*DATA TO PROCESS:*
□ □ □ □ □ □ □

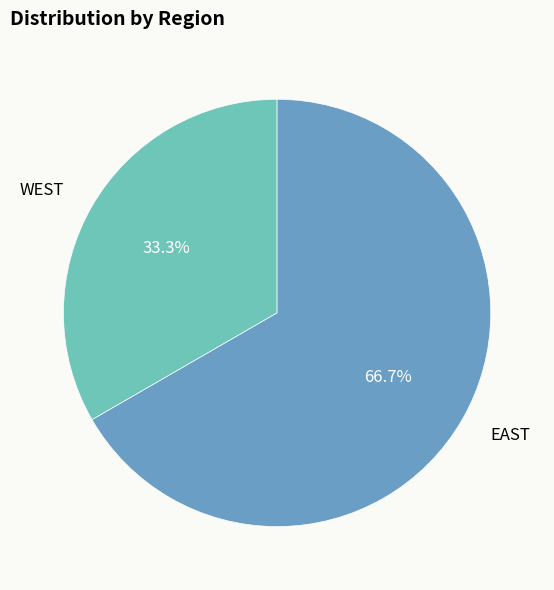

What percentage is the EAST slice, to the nearest percent?

67%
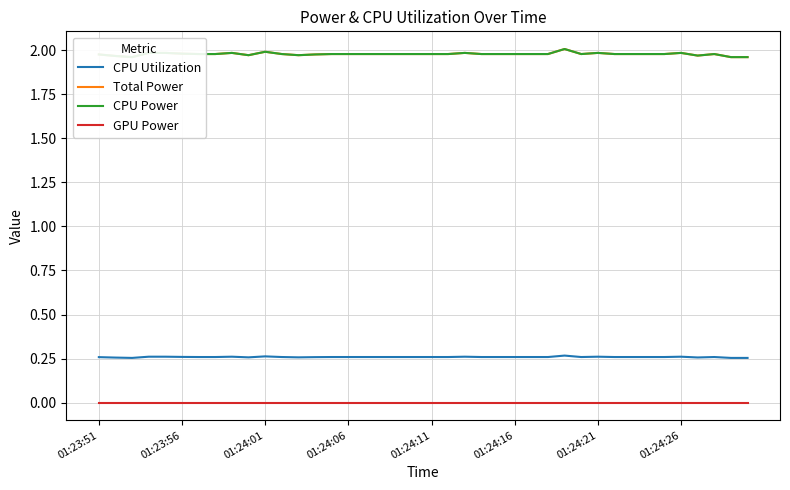

True or false: CPU Utilization and GPU Power intersect in this chart.

False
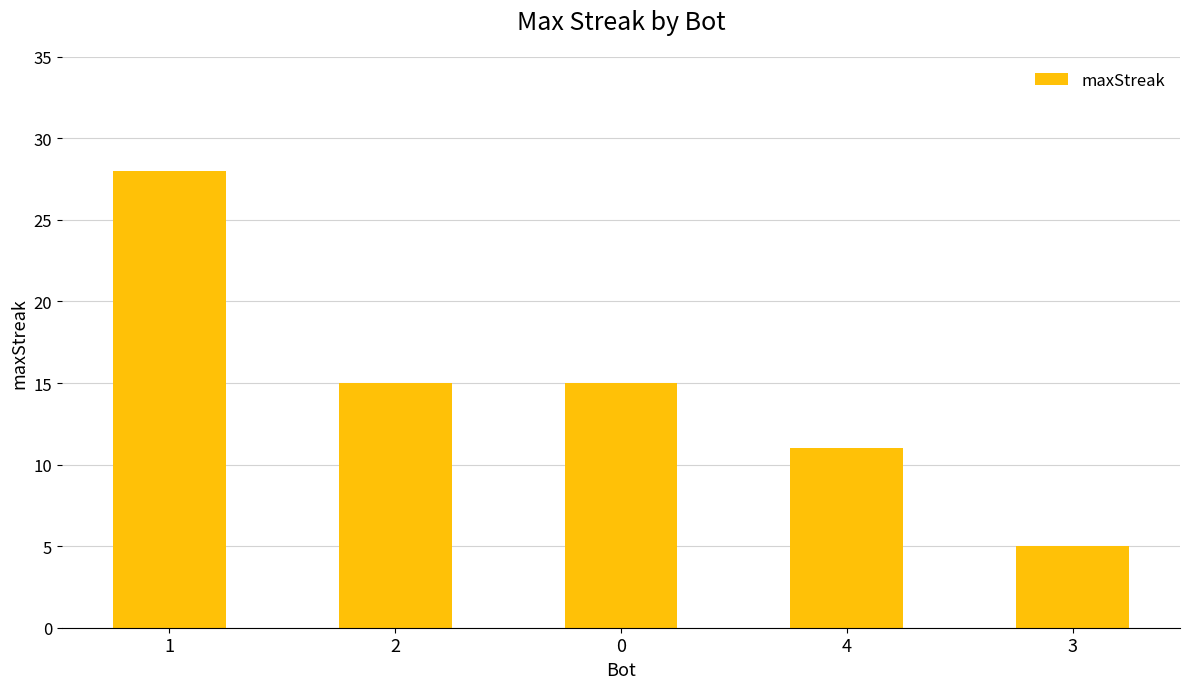

How many bars are there in total?

5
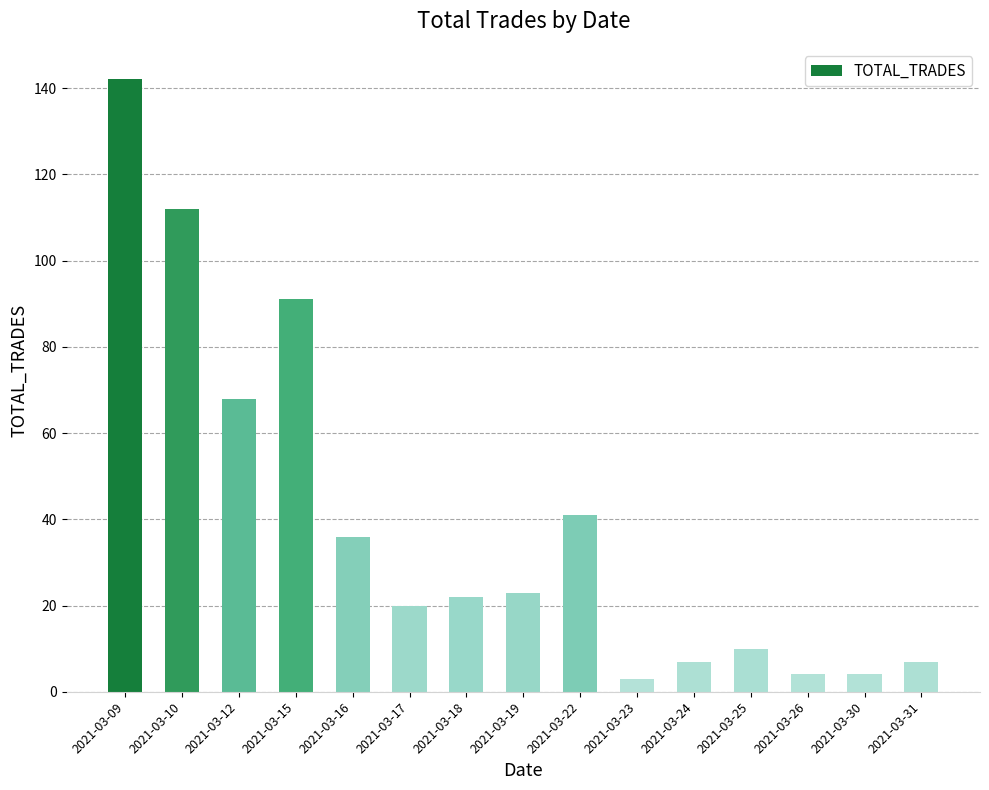

Approximately how many times larger is the value at 2021-03-23 compared to 2021-03-22?

0.1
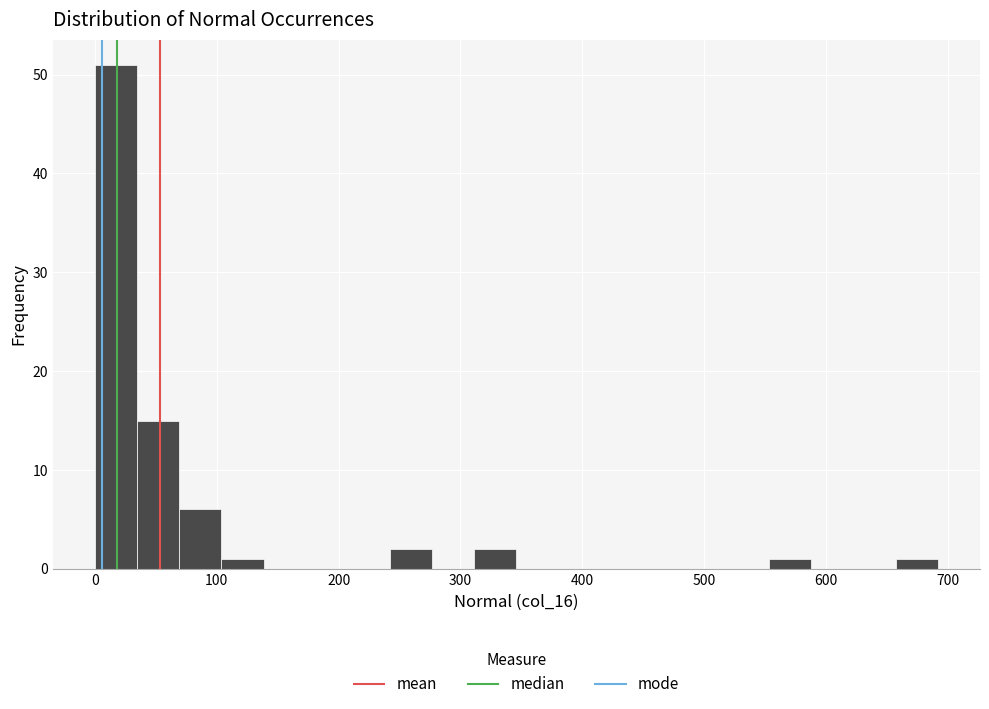

Read against the x-axis, roughly where is the centre of the tallest bar?

20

□ □ □ □ □ □ □

*EXERCISE REQUIREMENTS:*
Rewrite the items from the line containing "Read against the" through the end of the items, replacing "roughly" with "approximately" and changing nothing else.

*RESULT FOR THIS EXERCISE:*
Read against the x-axis, approximately where is the centre of the tallest bar?

20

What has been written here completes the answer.